→ **Exercise goal**:
Each record must be output exactly and in full.

### Data records

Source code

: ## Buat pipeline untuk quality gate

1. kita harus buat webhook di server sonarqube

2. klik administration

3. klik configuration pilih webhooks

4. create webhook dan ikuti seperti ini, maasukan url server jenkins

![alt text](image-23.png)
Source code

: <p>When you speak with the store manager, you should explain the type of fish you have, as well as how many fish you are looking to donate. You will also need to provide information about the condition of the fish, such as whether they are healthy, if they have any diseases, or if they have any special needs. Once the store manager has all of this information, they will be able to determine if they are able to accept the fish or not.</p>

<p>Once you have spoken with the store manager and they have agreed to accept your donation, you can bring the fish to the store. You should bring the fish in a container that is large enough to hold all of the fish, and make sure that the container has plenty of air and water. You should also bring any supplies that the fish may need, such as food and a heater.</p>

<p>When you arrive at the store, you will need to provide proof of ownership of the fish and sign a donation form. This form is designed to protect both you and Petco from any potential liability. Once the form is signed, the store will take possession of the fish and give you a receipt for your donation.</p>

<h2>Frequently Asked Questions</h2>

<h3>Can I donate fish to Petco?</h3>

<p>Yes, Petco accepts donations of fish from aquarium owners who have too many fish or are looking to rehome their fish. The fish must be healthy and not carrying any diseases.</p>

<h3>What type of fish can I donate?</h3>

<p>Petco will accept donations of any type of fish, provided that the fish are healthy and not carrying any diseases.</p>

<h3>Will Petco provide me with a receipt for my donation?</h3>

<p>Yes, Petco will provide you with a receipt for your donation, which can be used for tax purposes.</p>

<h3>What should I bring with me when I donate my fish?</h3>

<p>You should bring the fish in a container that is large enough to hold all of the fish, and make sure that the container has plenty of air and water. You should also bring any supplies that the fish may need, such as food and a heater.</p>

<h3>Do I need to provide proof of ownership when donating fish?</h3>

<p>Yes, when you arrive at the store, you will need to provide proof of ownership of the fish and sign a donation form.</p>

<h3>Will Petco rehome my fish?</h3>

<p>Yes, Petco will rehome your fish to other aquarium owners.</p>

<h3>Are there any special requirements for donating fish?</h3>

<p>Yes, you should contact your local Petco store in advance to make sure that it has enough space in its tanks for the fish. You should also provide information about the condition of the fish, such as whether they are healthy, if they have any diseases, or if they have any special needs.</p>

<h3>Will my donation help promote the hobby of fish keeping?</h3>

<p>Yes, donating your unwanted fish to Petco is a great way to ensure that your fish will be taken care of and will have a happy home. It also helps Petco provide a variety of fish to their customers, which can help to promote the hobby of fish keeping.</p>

######

→ **Answer to this problem**:
Source code

: ## Buat pipeline untuk quality gate

1. kita harus buat webhook di server sonarqube

2. klik administration

3. klik configuration pilih webhooks

4. create webhook dan ikuti seperti ini, maasukan url server jenkins

![alt text](image-23.png)
Source code

: <p>When you speak with the store manager, you should explain the type of fish you have, as well as how many fish you are looking to donate. You will also need to provide information about the condition of the fish, such as whether they are healthy, if they have any diseases, or if they have any special needs. Once the store manager has all of this information, they will be able to determine if they are able to accept the fish or not.</p>

<p>Once you have spoken with the store manager and they have agreed to accept your donation, you can bring the fish to the store. You should bring the fish in a container that is large enough to hold all of the fish, and make sure that the container has plenty of air and water. You should also bring any supplies that the fish may need, such as food and a heater.</p>

<p>When you arrive at the store, you will need to provide proof of ownership of the fish and sign a donation form. This form is designed to protect both you and Petco from any potential liability. Once the form is signed, the store will take possession of the fish and give you a receipt for your donation.</p>

<h2>Frequently Asked Questions</h2>

<h3>Can I donate fish to Petco?</h3>

<p>Yes, Petco accepts donations of fish from aquarium owners who have too many fish or are looking to rehome their fish. The fish must be healthy and not carrying any diseases.</p>

<h3>What type of fish can I donate?</h3>

<p>Petco will accept donations of any type of fish, provided that the fish are healthy and not carrying any diseases.</p>

<h3>Will Petco provide me with a receipt for my donation?</h3>

<p>Yes, Petco will provide you with a receipt for your donation, which can be used for tax purposes.</p>

<h3>What should I bring with me when I donate my fish?</h3>

<p>You should bring the fish in a container that is large enough to hold all of the fish, and make sure that the container has plenty of air and water. You should also bring any supplies that the fish may need, such as food and a heater.</p>

<h3>Do I need to provide proof of ownership when donating fish?</h3>

<p>Yes, when you arrive at the store, you will need to provide proof of ownership of the fish and sign a donation form.</p>

<h3>Will Petco rehome my fish?</h3>

<p>Yes, Petco will rehome your fish to other aquarium owners.</p>

<h3>Are there any special requirements for donating fish?</h3>

<p>Yes, you should contact your local Petco store in advance to make sure that it has enough space in its tanks for the fish. You should also provide information about the condition of the fish, such as whether they are healthy, if they have any diseases, or if they have any special needs.</p>

<h3>Will my donation help promote the hobby of fish keeping?</h3>

<p>Yes, donating your unwanted fish to Petco is a great way to ensure that your fish will be taken care of and will have a happy home. It also helps Petco provide a variety of fish to their customers, which can help to promote the hobby of fish keeping.</p>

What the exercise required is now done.